Sebagai sebuah pemerintahan, Hindia-Belanda mendapat sorotan terhadap kondisi menyimpang warganya karena mereka juga memberlakukan perundang-undangan. Sejak 1918, penghinaan terhadap Rasulullah Muhammad ﷺ kerap terjadi di media cetak dan mimbar-mimbar pidato. Sebagai tokoh yang turut bertanggung jawab atas keteguhan akidah masyarakat, KH Hasyim Asy’ari tidak tinggal diam.
Karena kasus tersebut telah mengakar lama hingga akhir 1940, KH Hasyim Asy’ari dalam kesempatan Muktamar ke-15 Nahdlatul Ulama di Surabaya yang berlangsung 9-15 Desember 1940 (10-15 Dzulqo’dah 1359) menyampaikan ketegasannya terhadap para penghina Nabi. Walau demikian, secara regulasi pemerintahan tidak serta merta KH Hasyim Asy’ari bertindak sendiri, tetapi tetap melalui saluran pemerintahan yang tidak lain ialah Kolonial Belanda.

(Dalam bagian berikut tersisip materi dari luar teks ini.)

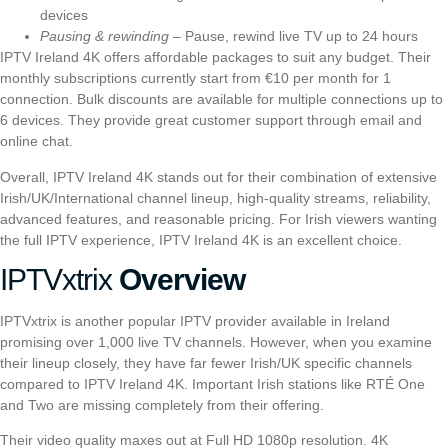
devices
Pausing & rewinding
– Pause, rewind live TV up to 24 hours
IPTV Ireland 4K offers affordable packages to suit any budget. Their
monthly subscriptions currently start from €10 per month for 1
connection. Bulk discounts are available for multiple connections up to
6 devices. They provide great customer support through email and
online chat.
Overall, IPTV Ireland 4K stands out for their combination of extensive
Irish/UK/International channel lineup, high-quality streams, reliability,
advanced features, and reasonable pricing. For Irish viewers wanting
the full IPTV experience, IPTV Ireland 4K is an excellent choice.
I
PTVxtrix
Overview
I
PTVxtrix
is another popular IPTV provider available in Ireland
promising over 1,000 live TV channels. However, when you examine
their lineup closely, they have far fewer Irish/UK specific channels
compared to IPTV Ireland 4K. Important Irish stations like RTÉ One
and Two are missing completely from their offering.
Their video quality maxes out at Full HD 1080p resolution. 4K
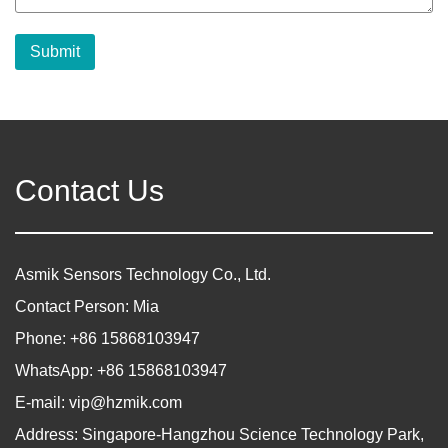
Submit
Contact Us
Asmik Sensors Technology Co., Ltd.
Contact Person: Mia
Phone: +86 15868103947
WhatsApp: +86 15868103947
E-mail:
vip@hzmik.com
Address: Singapore-Hangzhou Science Technology Park,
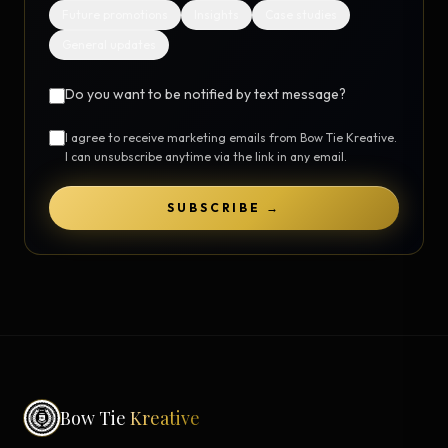
Future promotions
Insights
Case studies
General updates
Do you want to be notified by text message?
I agree to receive marketing emails from Bow Tie Kreative.
I can unsubscribe anytime via the link in any email.
SUBSCRIBE →
Bow Tie
Kreative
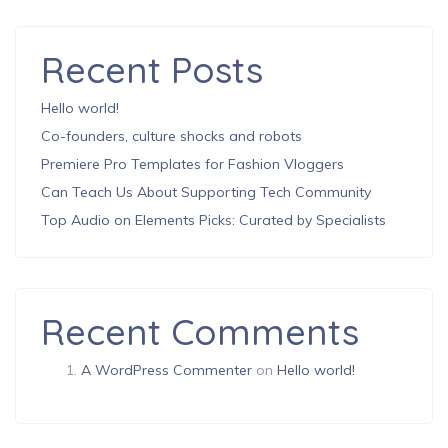
Recent Posts
Hello world!
Co-founders, culture shocks and robots
Premiere Pro Templates for Fashion Vloggers
Can Teach Us About Supporting Tech Community
Top Audio on Elements Picks: Curated by Specialists
Recent Comments
A WordPress Commenter
on
Hello world!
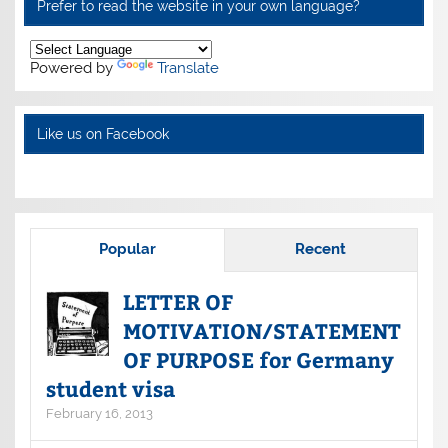
Prefer to read the website in your own language?
Powered by
Translate
Like us on Facebook
Popular
Recent
LETTER OF
MOTIVATION/STATEMENT
OF PURPOSE for Germany
student visa
February 16, 2013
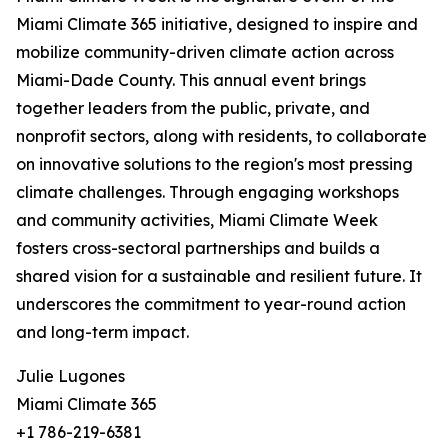
Miami Climate 365 initiative, designed to inspire and
mobilize community-driven climate action across
Miami-Dade County. This annual event brings
together leaders from the public, private, and
nonprofit sectors, along with residents, to collaborate
on innovative solutions to the region's most pressing
climate challenges. Through engaging workshops
and community activities, Miami Climate Week
fosters cross-sectoral partnerships and builds a
shared vision for a sustainable and resilient future. It
underscores the commitment to year-round action
and long-term impact.
Julie Lugones
Miami Climate 365
+1 786-219-6381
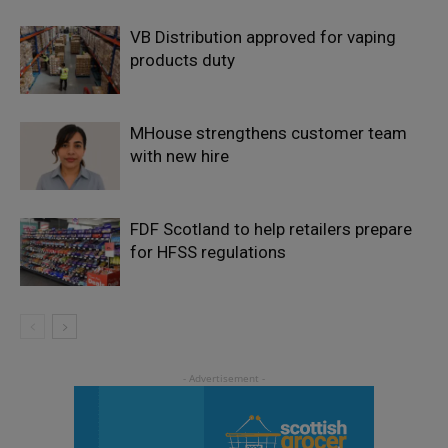
VB Distribution approved for vaping
products duty
MHouse strengthens customer team
with new hire
FDF Scotland to help retailers prepare
for HFSS regulations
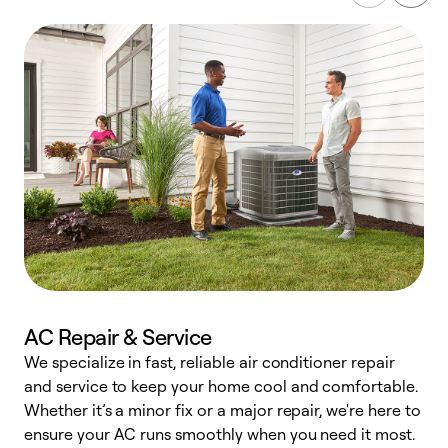
AC Repair & Service
We specialize in fast, reliable air conditioner repair
W
and service to keep your home cool and comfortable.
s
Whether it’s a minor fix or a major repair, we're here to
r
ensure your AC runs smoothly when you need it most.
c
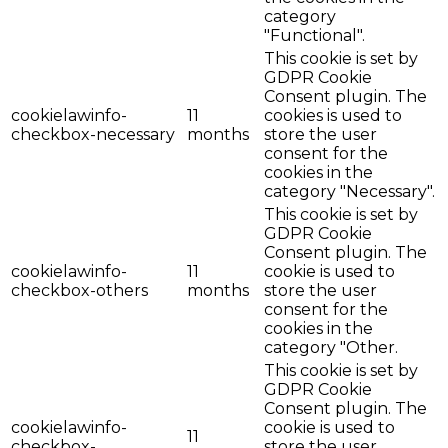
category
"Functional".
This cookie is set by
GDPR Cookie
Consent plugin. The
cookielawinfo-
11
cookies is used to
checkbox-necessary
months
store the user
consent for the
cookies in the
category "Necessary".
This cookie is set by
GDPR Cookie
Consent plugin. The
cookielawinfo-
11
cookie is used to
checkbox-others
months
store the user
consent for the
cookies in the
category "Other.
This cookie is set by
GDPR Cookie
Consent plugin. The
cookielawinfo-
cookie is used to
11
checkbox-
store the user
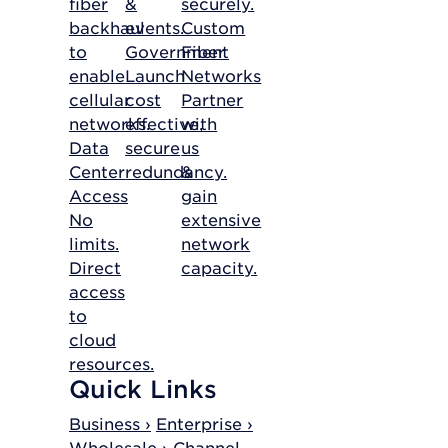
fiber
&
securely.
backhaul
events.
Custom
to
Government
Fiber
enable
Launch
Networks
cellular
cost
Partner
networks.
effective,
with
Data
secure
us
Center
redundancy.
&
Access
gain
No
extensive
limits.
network
Direct
capacity.
access
to
cloud
resources.
Quick Links
Business ›
Enterprise ›
Wholesale ›
Channel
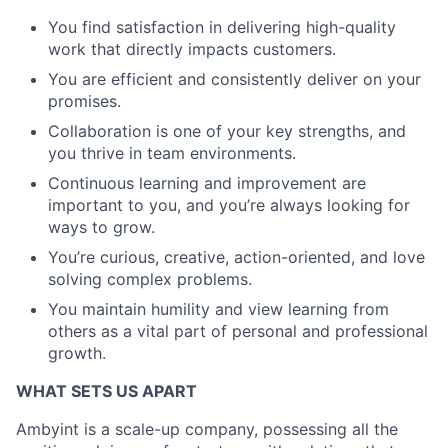
You find satisfaction in delivering high-quality
work that directly impacts customers.
You are efficient and consistently deliver on your
promises.
Collaboration is one of your key strengths, and
you thrive in team environments.
Continuous learning and improvement are
important to you, and you’re always looking for
ways to grow.
You’re curious, creative, action-oriented, and love
solving complex problems.
You maintain humility and view learning from
others as a vital part of personal and professional
growth.
WHAT SETS US APART
Ambyint is a scale-up company, possessing all the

Dengan menuntut ketegasan Pemerintah Hindia-Belanda, secara tidak langsung ulama pesantren ingin menunjukkan bahwa pemerintahan tidak dijalankan dengan baik dan adil karena para penghina Nabi bertebaran di media cetak dan mimbar-mimbar sehingga memunculkan gejolak akidah di tengah masyarakat. Kiai Hasyim Asy’ari melontarkan seruan ketika menyampaikan khutbah iftitah dalam Muktamar ke-15 tahun 1940 di Surabaya. Dalam salah satu penggalan khutbahnya, Kiai Hasyim Asy’ari berkata:
“Ujian bagi kita belum lah reda. Kini makin terasa betapa semakin hebatnya usaha musuh-musuh Islam hendak memadamkan cahaya Allah SWT. Berulangkali melalui media pers dan mimbar-mimbar dilancarkan serangan penghinaan terhadap junjungan kita Nabi Muhammad ﷺ. Kami sudah mendesak kepada pemerintah (Hindia-Belanda) agar menempatkan satu fasal dalam peraturan perundang-undangan tentang hukuman bagi orang-orang dan golongan dari mana pun datangnya yang menyerang kesucian Islam serta penghinaan terhadap Nabi Besar Muhammad ﷺ. Tetapi, teriakan kita itu hilang lenyap bagaikan teriakan di padang pasir. Maka sekarang tidak ada jalan lain, kita langsung memohon kepada Allah SWT, Dzat Yang Maha Pendengar dari pemohon segenap hamba-Nya.” (KH Saifuddin Zuhri, Berangkat dari Pesantren, LKiS, 2013: 206).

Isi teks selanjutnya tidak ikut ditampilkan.